The Delhi High Court had questioned the Union Government of India on why minors (children below 18 years of age) were on Facebook and Google. This was in response to a case filed by an ideologue of a major political party in India. The issue they wanted explained was how someone under the age of 18 years could enter into a contract with a company as according to the Indian laws, this cannot be done by any minor in India.
Facebook allows user registration with an email address, so when creating an email address, one again needs to electronically sign a contract ticking the acceptance of terms and services of the service provider, so would signing up for an email addresses also be blocked and not available for anyone under the age of 18? Or would it be fine if the students let their parents know that they are signing up for email address, so that they have now received their parents consent? But, according to the law, wouldn’t that also be wrong, as these services require the user to enter into a contract and not their parents or guardians? So should these service providers now create consent forms to be signed in by the parents of these children rather than by the children themselves? What would then happen to the first generation learners in India? Several schools and educational institutions would then be in the wrong as they now ask their students to have email addresses and sign in to educational groups. Several summer camps, hobby groups for children and children’s clubs might be contravening the law, as they really haven’t enlightened the law to their child members nor have they followed it.

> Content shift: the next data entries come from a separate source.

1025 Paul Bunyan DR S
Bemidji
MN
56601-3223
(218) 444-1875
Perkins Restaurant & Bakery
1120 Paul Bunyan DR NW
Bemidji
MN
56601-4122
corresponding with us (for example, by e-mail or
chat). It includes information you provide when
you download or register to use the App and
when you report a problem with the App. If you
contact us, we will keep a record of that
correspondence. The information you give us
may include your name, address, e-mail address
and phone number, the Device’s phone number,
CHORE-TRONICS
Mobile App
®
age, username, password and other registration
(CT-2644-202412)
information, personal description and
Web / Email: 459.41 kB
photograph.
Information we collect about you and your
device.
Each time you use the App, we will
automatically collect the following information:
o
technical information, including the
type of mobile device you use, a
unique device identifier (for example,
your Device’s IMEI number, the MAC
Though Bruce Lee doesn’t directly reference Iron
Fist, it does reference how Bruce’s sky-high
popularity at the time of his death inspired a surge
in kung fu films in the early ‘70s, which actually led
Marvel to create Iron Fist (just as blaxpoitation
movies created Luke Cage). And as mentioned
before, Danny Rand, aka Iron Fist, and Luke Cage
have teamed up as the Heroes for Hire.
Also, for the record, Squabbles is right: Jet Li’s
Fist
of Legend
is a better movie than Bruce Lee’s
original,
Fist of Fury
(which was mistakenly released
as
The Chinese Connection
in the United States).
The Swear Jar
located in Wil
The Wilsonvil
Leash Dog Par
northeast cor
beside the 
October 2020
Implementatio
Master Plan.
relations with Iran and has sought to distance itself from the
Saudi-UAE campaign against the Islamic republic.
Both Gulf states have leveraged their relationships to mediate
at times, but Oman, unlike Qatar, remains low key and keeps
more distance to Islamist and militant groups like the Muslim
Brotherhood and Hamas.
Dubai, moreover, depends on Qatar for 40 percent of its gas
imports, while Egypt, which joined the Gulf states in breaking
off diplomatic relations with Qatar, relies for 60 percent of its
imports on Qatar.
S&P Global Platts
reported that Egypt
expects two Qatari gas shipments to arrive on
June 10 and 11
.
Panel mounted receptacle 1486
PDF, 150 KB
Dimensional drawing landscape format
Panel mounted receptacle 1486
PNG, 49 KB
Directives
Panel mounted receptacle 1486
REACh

Similar is the case with educational e-applications now selling (downloading) like hot cakes on smart phones and tablets, they all require the user to “Agree and Install”. It seems like several of these need to be looked into now. Similar is the case with multi user online games, which are pretty popular among children in India.
Wouldn’t this mean that any child, who owns a laptop, should not install any legal applications (even an update), because they ask the user to enter into a contract with them – where the user needs to tick the box that he/she understands the terms under which the application is installed in his/her system. Should this also require the consent of the parents then?

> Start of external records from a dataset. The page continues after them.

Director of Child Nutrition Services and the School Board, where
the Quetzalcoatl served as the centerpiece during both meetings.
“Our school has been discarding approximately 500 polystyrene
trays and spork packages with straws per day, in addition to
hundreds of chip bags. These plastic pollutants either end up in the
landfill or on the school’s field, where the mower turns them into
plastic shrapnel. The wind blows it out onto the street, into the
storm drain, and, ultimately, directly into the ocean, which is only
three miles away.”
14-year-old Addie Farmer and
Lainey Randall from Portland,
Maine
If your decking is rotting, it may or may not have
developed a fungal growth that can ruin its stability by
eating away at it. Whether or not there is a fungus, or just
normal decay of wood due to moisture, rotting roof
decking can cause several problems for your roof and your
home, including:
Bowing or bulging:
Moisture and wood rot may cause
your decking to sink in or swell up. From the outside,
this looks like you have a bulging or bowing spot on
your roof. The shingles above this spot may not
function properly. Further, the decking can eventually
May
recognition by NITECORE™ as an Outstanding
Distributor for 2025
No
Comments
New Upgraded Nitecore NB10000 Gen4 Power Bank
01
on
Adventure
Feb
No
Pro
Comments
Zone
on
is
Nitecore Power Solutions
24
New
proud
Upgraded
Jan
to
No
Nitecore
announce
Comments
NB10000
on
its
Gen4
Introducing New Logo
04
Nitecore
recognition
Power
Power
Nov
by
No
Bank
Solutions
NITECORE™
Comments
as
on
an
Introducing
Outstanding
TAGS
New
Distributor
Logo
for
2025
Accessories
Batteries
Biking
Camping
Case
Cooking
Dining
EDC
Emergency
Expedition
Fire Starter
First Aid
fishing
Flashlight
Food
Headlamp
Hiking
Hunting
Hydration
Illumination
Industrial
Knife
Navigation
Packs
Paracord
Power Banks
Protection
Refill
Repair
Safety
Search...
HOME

So, is the intent on the online security of these children when they get into such social networking sites? Or is it just blindly following a law that states no one under the age of 18 can enter into agreement or sign a contract? If so, wouldn’t this apply to all avenues of one’s life, rather than just to Facebook or Google alone, why target just these companies alone? If the intent is on child security online, then shouldn’t the base of this case filing itself be different? The question of why have the court and/or India woken up to this after such a long time still persists? If children are said to be creating fake profiles and if such faking is punishable with imprisonment by law, it also may seem as if several Indian children would have to be placed in juvenile homes.
It seems like Facebook as a company had let the US authorities know that almost 80 million Facebook accounts were fake, as there was no user verification. Statistics show only people aged above 18 years on Facebook, however, it is evident that this might not necessarily be the case. Would Facebook consider removing these 80 million fake profiles?
It would definitely be interesting to wait and watch at the proceedings in this case and how the law of the land unfolds itself in due course.